Section: New Results
Tracking and Video Representation
Participants : Ratnesh Kumar, Guillaume Charpiat, Monique Thonnat.
keywords: Fibers, Graph Partitioning, Message Passing, Iterative Conditional Modes, Video Segmentation, Video Inpainting
Multiple Object Tracking The objective is to find trajectories of objects (belonging to a particular category) in a video. To find possible occupancy locations, an object detector is applied to all frames of a video, yielding bounding boxes. Detectors are not perfect and may provide false detections; they may also miss objects sometimes. We build a graph of all detections, and aim at partitioning the graph into object trajectories. Edges in the graph encode factors between detections, based on the following :
-
Number of common point tracks between bounding boxes (the tracks are obtained from an optical-flow-based point tracker)
-
Global appearance similarity (based on the pixel colors inside the bounding boxes)
-
Trajectory straightness : for three bounding boxes at different frames, we compute the Laplacian (centered at the middle frame) of the centroids of the boxes.
-
Repulsive constraint : Two detections in a same frame cannot belong to the same trajectory.
We compute the partitions by using sequential tree re-weighted message passing (TRW-S). To avoid local minima, we use a label flipper motivated from the Iterative Conditional Modes algorithm.
We apply our approach to typical surveillance videos where object of interest are humans. Comparative quantitative results can be seen in Tables 1 and 2 for two videos. The evaluation metrics considered are : Recall, Precision, Average False Alarms Per Frame (FAF), Number of Groundtruth Trajectories (GT), Number of Mostly Tracked Trajectories, Number of Fragments (Frag), Number of Identity Switches (IDS), Multiple Object Tracking Accuracy (MOTA) and Multiple Object Tracking Precision (MOTP).
This work has been submitted to CVPR' 14.

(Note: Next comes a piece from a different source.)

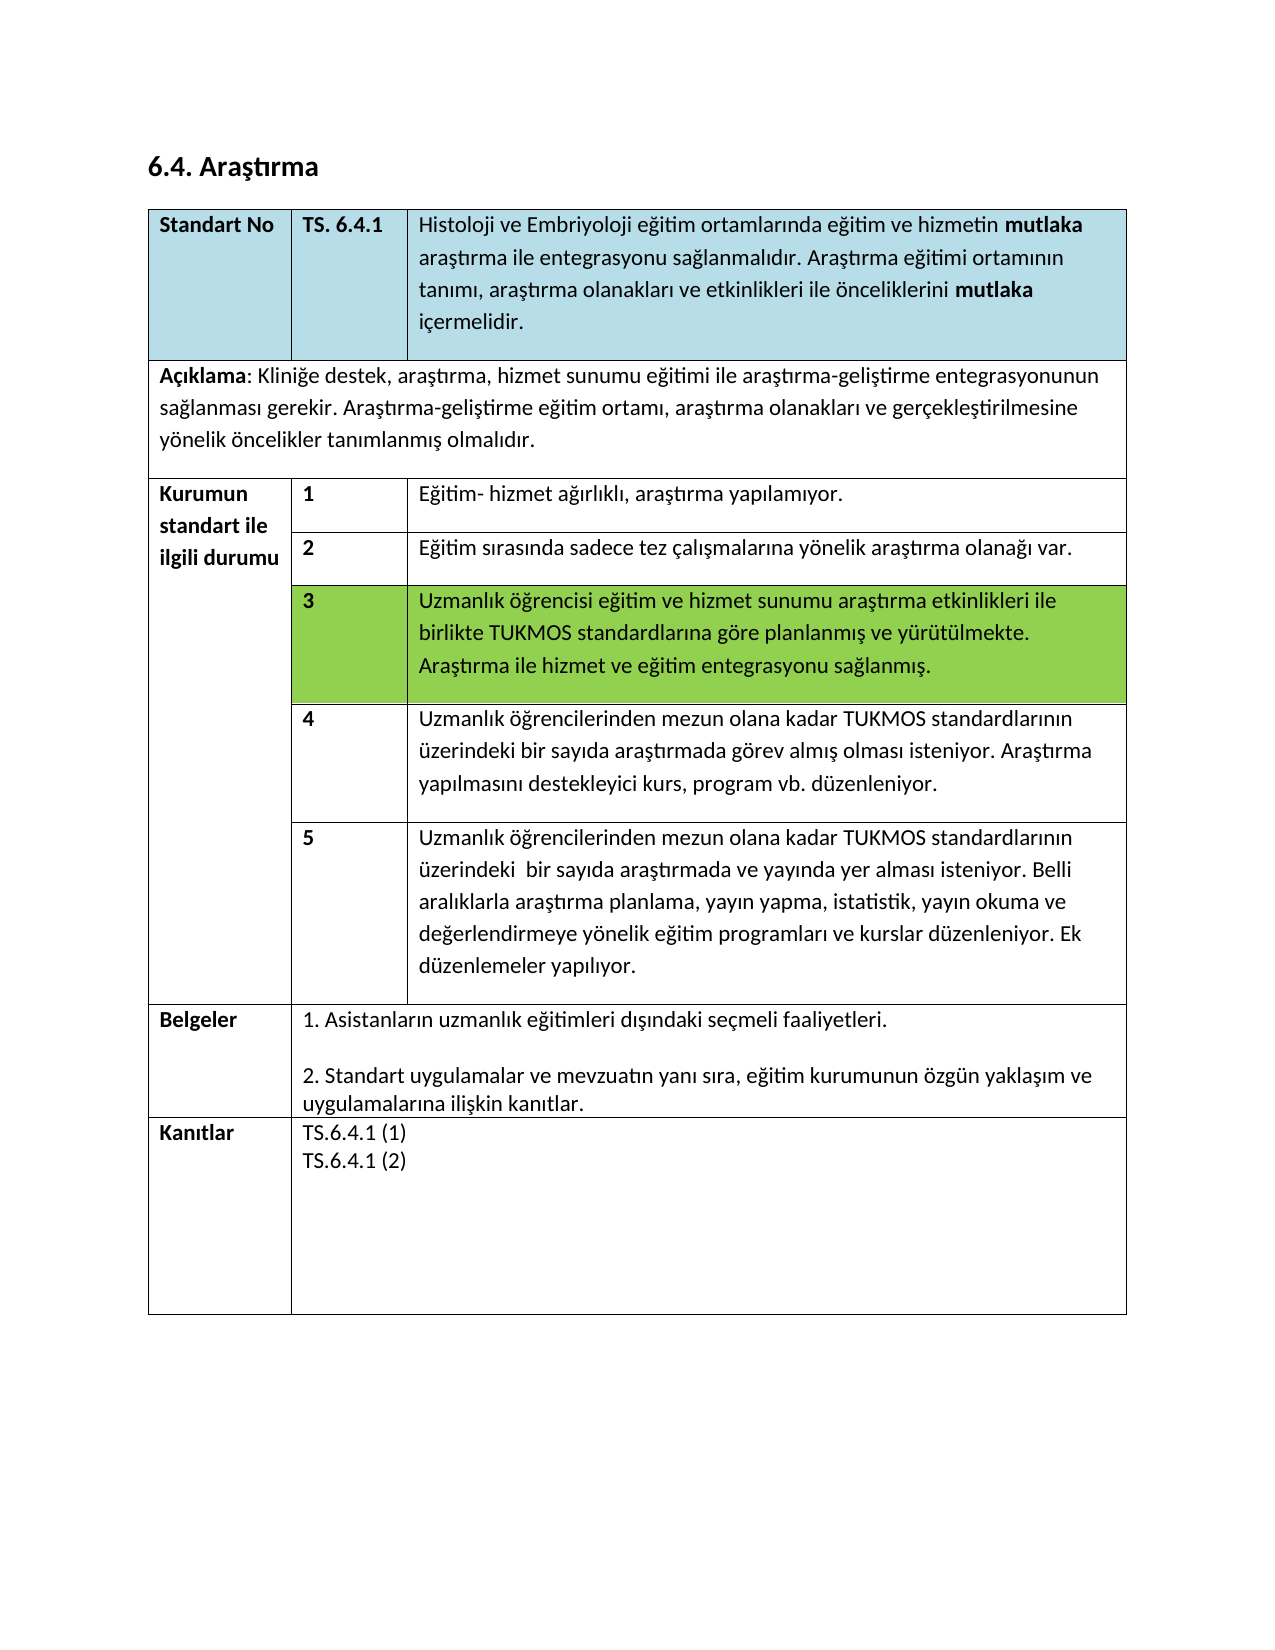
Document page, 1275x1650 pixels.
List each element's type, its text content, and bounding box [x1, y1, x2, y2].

table_header TS. 6.4.1 [292, 210, 407, 360]
table_cell Uzmanlık öğrencilerinden mezun olana kadar TUKMOS standardlarının üzerindeki bir sayıda araştırmada ve yayında yer alması isteniyor. Belli aralıklarla araştırma planlama, yayın yapma, istatistik, yayın okuma ve değerlendirmeye yönelik eğitim programları ve kurslar düzenleniyor. Ek düzenlemeler yapılıyor. [408, 823, 1126, 1004]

Method | MOTA | MOTP | Detector |
[59] (450-750) | 56.8 | 79.6 | HOG |
Ours (450-750) | 53.5 | 69.1 | HOG |
Method | Recall | Precision | FAF | GT | MT | Frag | IDS |
[77] | 96.9 | 94.1 | 0.36 | 19 | 18 | 15 | 22 |
Ours | 95.4 | 93.4 | 0.28 | 19 | 18 | 42 | 13 |
Video Representation We continued our work from the previous year on Fiber-Based Video Representation. During this year we focused on obtaining competitive results with the state-of-the-art (Figure 13 ).
|
The usefulness of our novel representation is demonstrated by a simple video inpainting task. Here a user input of only 7 clicks is required to remove the dancing girl disturbing the news reporter (Figure 14 ).
|
This work has been accepted for publication next year [41] .